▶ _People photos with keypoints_
○ ○ ○ ○ ○

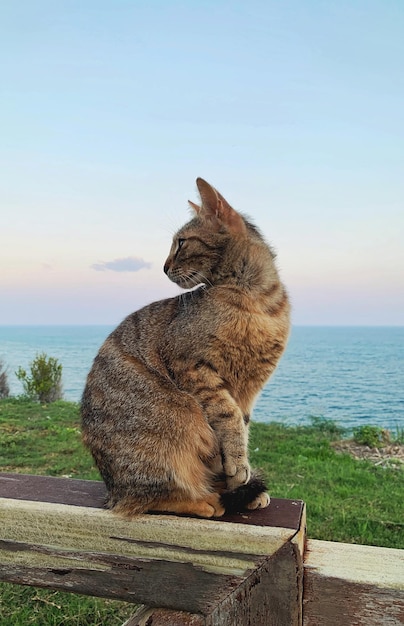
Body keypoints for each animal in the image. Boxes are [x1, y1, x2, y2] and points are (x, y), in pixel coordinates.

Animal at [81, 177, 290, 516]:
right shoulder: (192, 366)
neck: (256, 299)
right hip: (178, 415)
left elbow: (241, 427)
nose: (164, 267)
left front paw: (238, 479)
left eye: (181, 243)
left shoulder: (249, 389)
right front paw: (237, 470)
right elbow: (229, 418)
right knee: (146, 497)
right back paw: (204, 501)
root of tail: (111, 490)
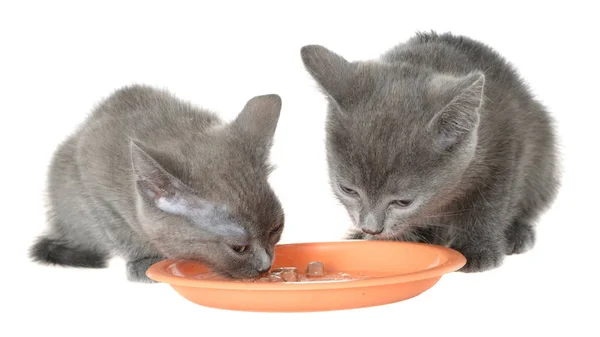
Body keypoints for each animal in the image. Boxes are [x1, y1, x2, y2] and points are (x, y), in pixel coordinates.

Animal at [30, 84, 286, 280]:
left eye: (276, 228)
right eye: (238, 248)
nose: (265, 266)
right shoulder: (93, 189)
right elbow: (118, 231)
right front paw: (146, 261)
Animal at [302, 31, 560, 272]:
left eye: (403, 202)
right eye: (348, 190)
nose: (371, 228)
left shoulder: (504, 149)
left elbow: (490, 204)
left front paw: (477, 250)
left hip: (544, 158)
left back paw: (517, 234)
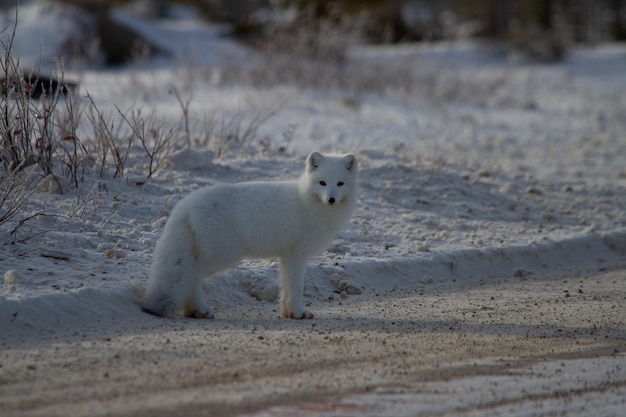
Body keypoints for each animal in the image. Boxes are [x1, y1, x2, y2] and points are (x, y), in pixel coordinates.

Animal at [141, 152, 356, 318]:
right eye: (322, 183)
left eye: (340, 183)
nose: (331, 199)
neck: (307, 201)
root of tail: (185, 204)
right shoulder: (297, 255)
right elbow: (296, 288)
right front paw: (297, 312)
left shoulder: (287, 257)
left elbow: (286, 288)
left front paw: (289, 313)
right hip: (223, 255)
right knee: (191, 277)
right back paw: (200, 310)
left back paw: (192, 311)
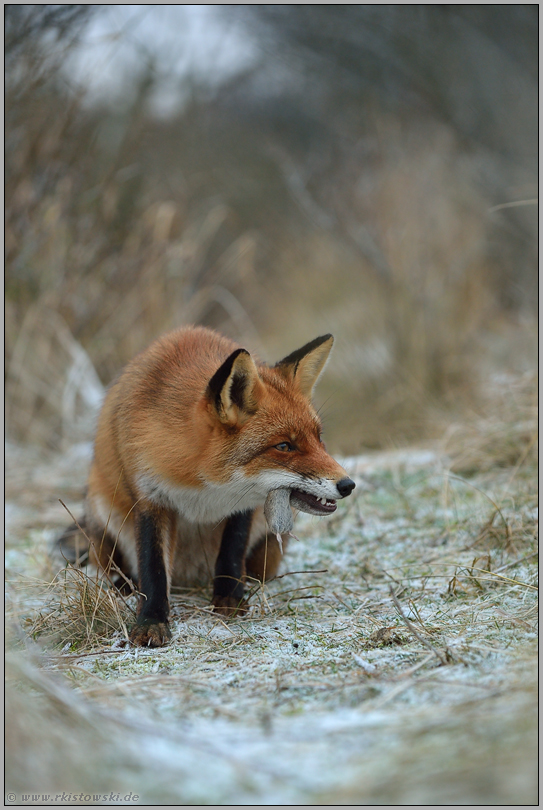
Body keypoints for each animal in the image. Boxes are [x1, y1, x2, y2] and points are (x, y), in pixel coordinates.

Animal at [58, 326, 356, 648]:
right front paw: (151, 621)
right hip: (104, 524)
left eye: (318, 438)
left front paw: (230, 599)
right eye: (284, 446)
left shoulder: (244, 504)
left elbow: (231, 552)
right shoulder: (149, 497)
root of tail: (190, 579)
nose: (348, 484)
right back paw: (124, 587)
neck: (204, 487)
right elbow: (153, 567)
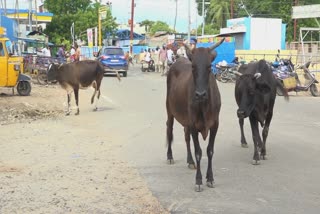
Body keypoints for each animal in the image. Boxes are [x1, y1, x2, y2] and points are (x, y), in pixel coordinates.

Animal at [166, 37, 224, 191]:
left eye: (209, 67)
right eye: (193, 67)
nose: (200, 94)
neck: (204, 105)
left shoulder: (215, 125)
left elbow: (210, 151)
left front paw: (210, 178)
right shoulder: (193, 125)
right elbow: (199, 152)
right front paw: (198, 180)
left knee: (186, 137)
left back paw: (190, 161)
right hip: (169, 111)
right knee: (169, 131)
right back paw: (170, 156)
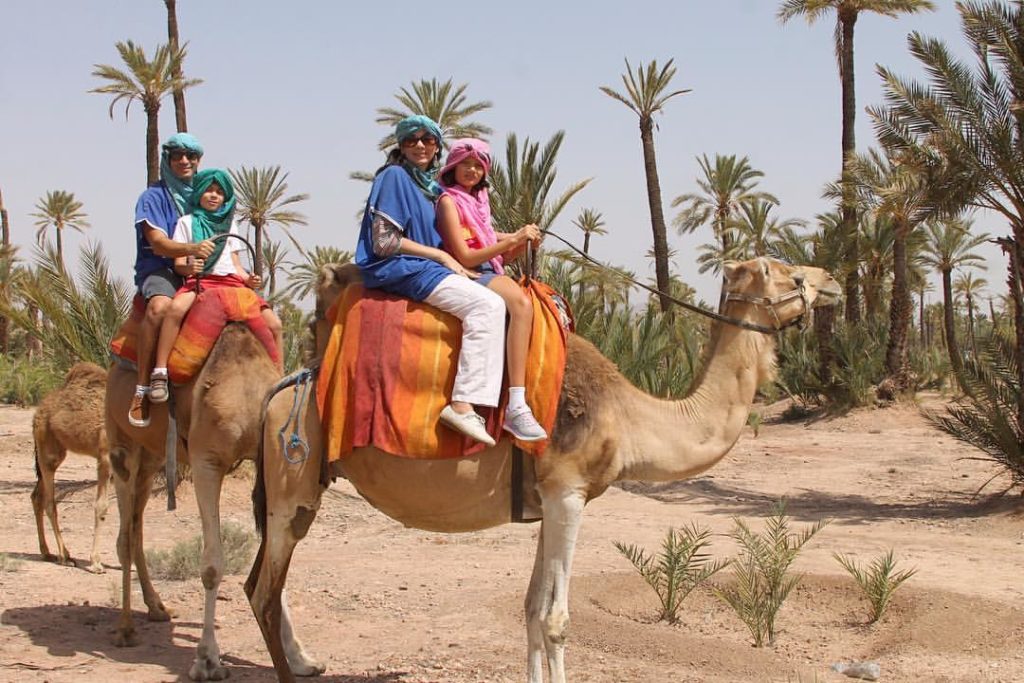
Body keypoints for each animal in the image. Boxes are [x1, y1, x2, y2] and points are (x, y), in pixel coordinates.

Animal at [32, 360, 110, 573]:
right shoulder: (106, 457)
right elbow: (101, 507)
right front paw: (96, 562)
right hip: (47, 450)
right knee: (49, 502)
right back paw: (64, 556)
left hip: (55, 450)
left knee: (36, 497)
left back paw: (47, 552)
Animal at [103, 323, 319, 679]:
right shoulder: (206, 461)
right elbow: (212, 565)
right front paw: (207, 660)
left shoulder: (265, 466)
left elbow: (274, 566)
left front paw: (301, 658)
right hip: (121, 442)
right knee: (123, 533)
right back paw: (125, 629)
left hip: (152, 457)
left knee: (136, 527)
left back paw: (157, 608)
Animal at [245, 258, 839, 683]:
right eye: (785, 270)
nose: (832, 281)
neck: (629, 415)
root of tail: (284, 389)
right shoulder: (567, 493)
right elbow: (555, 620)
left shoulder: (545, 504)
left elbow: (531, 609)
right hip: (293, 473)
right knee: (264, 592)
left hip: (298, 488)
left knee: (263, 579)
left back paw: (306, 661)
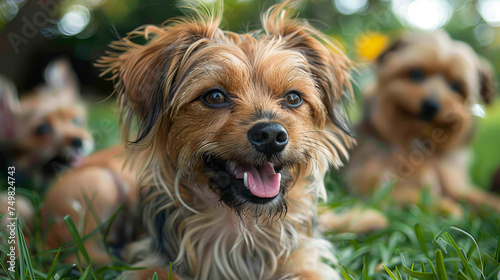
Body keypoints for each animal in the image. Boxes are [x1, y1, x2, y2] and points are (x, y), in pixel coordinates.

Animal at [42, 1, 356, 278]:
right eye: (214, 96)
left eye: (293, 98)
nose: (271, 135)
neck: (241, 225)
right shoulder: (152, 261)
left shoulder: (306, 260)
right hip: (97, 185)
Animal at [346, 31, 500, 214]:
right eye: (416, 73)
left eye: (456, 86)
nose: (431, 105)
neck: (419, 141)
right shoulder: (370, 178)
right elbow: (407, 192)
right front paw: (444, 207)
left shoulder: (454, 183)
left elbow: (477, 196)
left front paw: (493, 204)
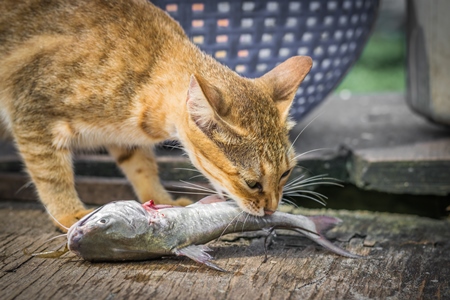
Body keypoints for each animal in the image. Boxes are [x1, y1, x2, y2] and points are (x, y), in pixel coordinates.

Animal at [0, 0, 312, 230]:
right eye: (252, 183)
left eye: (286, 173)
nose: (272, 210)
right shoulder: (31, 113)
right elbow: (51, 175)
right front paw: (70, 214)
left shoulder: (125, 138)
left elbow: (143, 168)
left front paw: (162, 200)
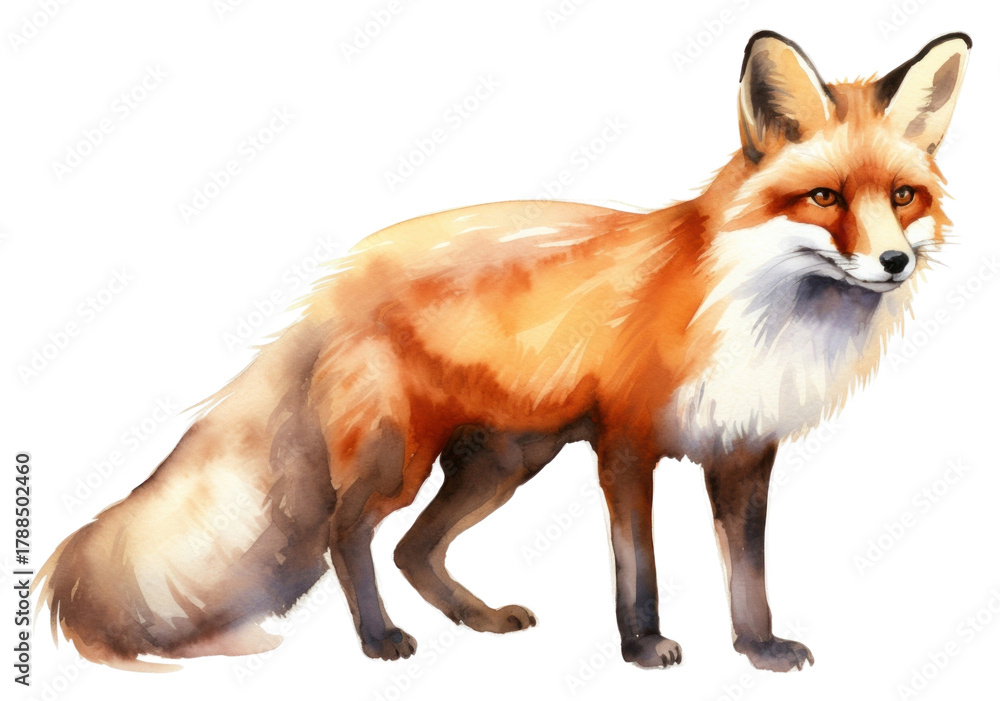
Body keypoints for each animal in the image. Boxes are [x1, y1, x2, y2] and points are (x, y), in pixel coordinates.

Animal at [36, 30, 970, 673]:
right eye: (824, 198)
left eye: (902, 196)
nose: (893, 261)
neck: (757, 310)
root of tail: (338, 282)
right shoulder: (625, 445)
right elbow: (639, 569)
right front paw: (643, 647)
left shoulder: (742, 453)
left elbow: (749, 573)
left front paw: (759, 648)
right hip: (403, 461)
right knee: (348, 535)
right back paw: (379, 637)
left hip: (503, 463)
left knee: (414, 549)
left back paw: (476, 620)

○ ○ ○ ○ ○

▶ _WHAT THE TASK REQUIRES_
Wherever a line above includes the string "neck", count it; give only the final tally.

▶ _ANSWER SECTION_
8